Poster Presentation HUPO 2019 - 18th Human Proteome Organization World Congress

Quantitative proteomics analysis using label-free DARTS and LC-MS/MS method reveals a target protein of cancer therapeutic small molecule (#586)

Hui-Yun Hwang 1 , Yoon Sun Cho 1 , Jin Young Kim 2 , Ki Na Yun 2 , Jong Shin Yoo 2 , Eun hyeong Lee 3 , In june Kim 3 , Gy├Ârgy Marko-Varga 1 4 , Ho Jeong Kwon 1
  1. Chemical Genomics Global Research Laboratory, Department of Biotechnology, Yonsei University, Seoul, South Korea
  2. Biomedical Omics Group, Korea Basic Science Institute, Chungbuk, South Korea
  3. Biomedical Science and Engineering Interdisciplinary Program, Korea Advanced Institute of Science and Technology, Daejeon, South Korea
  4. Clinical Protein Science & Imaging, Department of Biomedical Engineering, Lund University, Lund, Sweden

Manipulating autophagy is a promising strategy for treating cancer with several autophagy inhibitors shown to induce autophagic cell death. One of these, autophagonizer (APZ), induces apoptosis-independent cell death by binding an unknown target via an unknown mechanism. To identify APZ targets we developed a label-free drug affinity responsive target stability (DARTS) approach with a liquid chromatography/tandem mass spectrometry (LC-MS/MS) readout. Of 35 protein interactors, we identified APZBP as a key target protein of unmodified APZ in autophagy. Additionally, sequence coverage analysis in DARTS LC-MS proteome revealed that specific peptide fragments in the nucleotide binding domain (NBD, ATPase domain) of APZBP were protected by APZ in the pronase-treated proteome. APZBP inhibition through siRNA knockdown or by a specific inhibitor, inhibited autophagy in HeLa cells similar to APZ treatment, whereas APZBP overexpression overcame inhibition induced by APZ. Additionally, APZ exhibited significant synergism with TMZ (temozolomide), which has been used for chemotherapeutic agent of glioblastoma, in vitro and orthotopic mouse model.

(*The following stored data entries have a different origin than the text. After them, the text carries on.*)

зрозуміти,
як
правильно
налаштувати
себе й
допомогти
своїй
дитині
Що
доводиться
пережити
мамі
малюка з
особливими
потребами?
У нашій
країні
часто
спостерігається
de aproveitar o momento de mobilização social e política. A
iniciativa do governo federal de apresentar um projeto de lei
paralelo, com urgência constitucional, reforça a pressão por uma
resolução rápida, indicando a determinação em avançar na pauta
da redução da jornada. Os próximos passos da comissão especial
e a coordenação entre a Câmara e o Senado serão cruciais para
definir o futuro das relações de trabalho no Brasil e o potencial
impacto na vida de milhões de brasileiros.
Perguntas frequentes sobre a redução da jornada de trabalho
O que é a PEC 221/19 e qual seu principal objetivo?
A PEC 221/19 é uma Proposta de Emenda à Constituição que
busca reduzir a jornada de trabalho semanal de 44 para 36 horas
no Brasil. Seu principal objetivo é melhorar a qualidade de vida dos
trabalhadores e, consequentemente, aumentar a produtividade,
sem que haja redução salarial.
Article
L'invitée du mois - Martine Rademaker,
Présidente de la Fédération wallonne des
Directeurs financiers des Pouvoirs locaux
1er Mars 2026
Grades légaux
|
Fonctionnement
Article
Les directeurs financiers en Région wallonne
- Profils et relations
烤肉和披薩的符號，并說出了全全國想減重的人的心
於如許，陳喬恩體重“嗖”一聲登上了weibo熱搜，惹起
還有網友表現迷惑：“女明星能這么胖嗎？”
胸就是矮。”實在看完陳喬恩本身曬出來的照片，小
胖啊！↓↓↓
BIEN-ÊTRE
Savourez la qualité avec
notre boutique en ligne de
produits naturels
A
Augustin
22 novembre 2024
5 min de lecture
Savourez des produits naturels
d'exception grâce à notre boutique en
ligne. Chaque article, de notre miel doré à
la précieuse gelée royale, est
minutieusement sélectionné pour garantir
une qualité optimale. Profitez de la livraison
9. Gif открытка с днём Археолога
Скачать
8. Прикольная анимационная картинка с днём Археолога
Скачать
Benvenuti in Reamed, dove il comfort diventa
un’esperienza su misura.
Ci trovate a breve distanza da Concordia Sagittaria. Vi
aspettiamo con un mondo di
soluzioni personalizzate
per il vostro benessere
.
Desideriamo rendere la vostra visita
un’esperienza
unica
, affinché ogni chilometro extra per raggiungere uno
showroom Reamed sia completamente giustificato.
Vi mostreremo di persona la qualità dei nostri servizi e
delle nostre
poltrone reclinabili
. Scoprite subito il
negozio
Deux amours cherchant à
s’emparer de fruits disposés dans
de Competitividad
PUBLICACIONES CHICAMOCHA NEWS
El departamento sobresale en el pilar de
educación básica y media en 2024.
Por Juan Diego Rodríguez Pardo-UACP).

These findings demonstrate the potential of APZ to induce autophagic cell death and its development as a potent anticancer drug. Our study showed that combined DARTS and LC-MS/MS-based target identification of non-tagging bioactive small molecule of interest is effective for novel protein target identification and revealed a novel function for APZBP as cancer therapeutic target.